Thanks for the repo!
Problem
I have been trying to display the accuracy of a Keras model which I run with hyperparameter tuning on the AI platform. The method outlined in the AI platform documentation does not work, whereas yours does, and I would like to know what this stems from (it might be a bug?).
Documentation
I have been following the following documentation pages:
1. Overview of hyperparameter tuning
2. Using hyperparameter tuning
According to [1]:
How AI Platform Training gets your metric
You may notice that there are no instructions in this documentation for passing your hyperparameter metric to the AI Platform Training training service.

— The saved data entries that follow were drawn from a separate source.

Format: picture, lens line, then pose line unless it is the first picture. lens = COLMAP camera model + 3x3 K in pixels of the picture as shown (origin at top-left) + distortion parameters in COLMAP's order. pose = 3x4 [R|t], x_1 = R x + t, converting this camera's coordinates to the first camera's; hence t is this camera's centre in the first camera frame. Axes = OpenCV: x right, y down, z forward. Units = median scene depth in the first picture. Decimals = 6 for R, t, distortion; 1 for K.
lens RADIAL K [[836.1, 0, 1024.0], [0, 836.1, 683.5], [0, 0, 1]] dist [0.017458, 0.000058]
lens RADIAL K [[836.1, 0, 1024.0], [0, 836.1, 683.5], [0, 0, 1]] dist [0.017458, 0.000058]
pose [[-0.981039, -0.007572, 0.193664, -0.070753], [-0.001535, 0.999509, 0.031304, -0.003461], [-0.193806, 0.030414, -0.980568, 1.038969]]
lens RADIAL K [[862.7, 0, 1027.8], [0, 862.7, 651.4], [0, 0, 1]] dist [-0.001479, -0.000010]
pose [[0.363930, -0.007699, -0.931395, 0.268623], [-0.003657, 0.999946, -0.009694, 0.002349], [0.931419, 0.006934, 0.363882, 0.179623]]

That's because the service monitors TensorFlow summary events generated by your training application and retrieves the metric."
And according to [2], one way of generating such a Tensorflow summary event is by creating a callback class as so:
class MyMetricCallback(tf.keras.callbacks.Callback):
def on_epoch_end(self, epoch, logs=None):
tf.summary.scalar('metric1', logs['RootMeanSquaredError'], epoch)
My code
So in my code I included:
# hptuning_config.yaml
trainingInput:
hyperparameters:
goal: MAXIMIZE
maxTrials: 4
maxParallelTrials: 2
hyperparameterMetricTag: val_accuracy
params:
- parameterName: learning_rate
type: DOUBLE
minValue: 0.001
maxValue: 0.01
scaleType: UNIT_LOG_SCALE
# model.py
class MetricCallback(tf.keras.callbacks.Callback):
def on_epoch_end(self, epoch, logs):
tf.summary.scalar('val_accuracy', logs['val_accuracy'], epoch)
I even tried
# model.py
class MetricCallback(tf.keras.callbacks.Callback):
def __init__(self, logdir):
self.writer = tf.summary.create_file_writer(logdir)
def on_epoch_end(self, epoch, logs):
with writer.as_default():
tf.summary.scalar('val_accuracy', logs['val_accuracy'], epoch)
Which successfully saved the 'val_accuracy' metric to Google storage, which I could also see with TensorBoard. But this was not picked up by AI platform jobs, despite the claim made in [1].
Using your package, I created the following class:
# model.py
class MetricCallback(tf.keras.callbacks.Callback):
def __init__(self):
self.hpt = hypertune.HyperTune()
def on_epoch_end(self, epoch, logs):
self.hpt.report_hyperparameter_tuning_metric(
hyperparameter_metric_tag='val_accuracy',
metric_value=logs['val_accuracy'],
global_step=epoch
)
which works! But I don't see how, since it all it seems to do is write to a file on the AI platform worker at /tmp/hypertune/*
. There is nothing in the documentation that explains how this is getting picked up by the AI platform...
Could you please explain why your HyperTune.report_hyperparameter_tuning_metric
works? Are the docs wrong or out of date?